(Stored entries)
————
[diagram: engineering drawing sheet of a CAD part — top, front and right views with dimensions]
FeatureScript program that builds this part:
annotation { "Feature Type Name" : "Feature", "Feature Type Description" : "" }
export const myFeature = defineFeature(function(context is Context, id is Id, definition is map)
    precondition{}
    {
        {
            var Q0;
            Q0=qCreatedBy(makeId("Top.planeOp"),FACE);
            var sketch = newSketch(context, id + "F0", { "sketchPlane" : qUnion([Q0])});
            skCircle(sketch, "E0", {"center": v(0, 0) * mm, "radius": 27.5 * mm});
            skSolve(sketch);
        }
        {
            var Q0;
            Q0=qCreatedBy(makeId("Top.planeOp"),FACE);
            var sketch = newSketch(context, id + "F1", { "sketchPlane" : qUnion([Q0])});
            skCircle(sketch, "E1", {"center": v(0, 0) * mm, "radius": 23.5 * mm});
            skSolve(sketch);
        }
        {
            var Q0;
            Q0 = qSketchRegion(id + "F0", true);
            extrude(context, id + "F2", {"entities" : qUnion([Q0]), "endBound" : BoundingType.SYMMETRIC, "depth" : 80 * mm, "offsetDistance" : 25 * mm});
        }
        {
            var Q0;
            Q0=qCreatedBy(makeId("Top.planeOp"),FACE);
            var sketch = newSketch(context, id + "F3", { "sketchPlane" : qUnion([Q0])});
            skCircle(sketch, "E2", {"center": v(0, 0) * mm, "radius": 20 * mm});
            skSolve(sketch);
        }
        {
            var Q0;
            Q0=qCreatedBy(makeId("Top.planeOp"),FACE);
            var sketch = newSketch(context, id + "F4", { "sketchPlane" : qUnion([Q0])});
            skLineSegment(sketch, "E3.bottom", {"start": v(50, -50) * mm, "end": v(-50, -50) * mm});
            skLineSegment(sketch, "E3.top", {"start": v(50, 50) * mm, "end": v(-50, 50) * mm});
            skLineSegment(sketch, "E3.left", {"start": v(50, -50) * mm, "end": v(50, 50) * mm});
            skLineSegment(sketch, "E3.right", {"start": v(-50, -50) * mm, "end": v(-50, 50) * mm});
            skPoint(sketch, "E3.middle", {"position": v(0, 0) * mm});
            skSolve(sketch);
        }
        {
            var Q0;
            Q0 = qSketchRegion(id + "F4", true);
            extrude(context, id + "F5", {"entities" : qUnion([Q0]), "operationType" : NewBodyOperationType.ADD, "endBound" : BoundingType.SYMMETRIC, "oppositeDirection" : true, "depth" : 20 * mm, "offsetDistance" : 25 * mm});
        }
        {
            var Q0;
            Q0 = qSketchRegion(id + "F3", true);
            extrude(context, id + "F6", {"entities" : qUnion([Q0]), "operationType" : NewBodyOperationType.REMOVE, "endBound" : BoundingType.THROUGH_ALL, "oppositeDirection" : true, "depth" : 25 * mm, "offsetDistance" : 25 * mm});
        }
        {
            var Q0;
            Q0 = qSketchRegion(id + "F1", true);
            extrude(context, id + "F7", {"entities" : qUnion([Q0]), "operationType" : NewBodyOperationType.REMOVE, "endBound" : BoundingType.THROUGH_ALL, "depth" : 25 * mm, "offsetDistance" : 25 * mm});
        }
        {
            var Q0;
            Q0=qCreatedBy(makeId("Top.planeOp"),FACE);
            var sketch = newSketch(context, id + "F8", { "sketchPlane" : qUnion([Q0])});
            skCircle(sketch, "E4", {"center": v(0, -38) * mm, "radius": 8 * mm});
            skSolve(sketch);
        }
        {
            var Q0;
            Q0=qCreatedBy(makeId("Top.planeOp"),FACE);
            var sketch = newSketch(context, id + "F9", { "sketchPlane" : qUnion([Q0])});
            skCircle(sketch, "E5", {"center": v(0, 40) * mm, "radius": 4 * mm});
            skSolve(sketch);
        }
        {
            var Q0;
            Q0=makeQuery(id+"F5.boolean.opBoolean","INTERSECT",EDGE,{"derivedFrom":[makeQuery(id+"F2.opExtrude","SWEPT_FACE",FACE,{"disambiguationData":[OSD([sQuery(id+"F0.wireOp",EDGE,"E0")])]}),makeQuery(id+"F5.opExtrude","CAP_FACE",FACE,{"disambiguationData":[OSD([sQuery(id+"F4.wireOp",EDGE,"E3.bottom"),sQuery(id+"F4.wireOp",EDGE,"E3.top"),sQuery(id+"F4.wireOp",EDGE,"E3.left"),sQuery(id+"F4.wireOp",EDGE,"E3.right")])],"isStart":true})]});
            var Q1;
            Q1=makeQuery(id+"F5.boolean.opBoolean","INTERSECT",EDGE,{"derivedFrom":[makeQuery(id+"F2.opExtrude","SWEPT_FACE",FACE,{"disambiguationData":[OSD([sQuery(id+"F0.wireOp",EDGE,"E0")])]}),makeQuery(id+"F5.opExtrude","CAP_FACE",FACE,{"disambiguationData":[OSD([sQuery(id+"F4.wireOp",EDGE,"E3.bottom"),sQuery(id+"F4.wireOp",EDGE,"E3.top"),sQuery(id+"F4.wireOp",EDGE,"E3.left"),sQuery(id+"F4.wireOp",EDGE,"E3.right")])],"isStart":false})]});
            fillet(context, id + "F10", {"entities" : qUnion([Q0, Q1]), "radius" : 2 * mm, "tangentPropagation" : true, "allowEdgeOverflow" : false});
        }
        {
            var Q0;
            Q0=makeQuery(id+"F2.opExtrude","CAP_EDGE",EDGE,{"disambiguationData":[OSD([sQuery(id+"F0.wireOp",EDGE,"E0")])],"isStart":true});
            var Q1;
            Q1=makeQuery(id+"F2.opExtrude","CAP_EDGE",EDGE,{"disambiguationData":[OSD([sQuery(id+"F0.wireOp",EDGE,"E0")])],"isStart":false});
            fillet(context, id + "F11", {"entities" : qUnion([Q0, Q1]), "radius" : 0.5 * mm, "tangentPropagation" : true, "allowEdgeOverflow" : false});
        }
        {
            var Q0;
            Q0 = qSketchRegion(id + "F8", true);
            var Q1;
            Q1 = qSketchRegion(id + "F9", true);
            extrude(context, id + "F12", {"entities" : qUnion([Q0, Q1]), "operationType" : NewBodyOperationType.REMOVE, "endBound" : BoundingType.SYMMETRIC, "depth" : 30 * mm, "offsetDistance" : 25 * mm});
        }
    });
————
# GIVEN PROBLEM
How many lines of the data contain the string "allowEdgeOverflow"? Case counts; reply with the number alone.

# TASK SOLUTION
2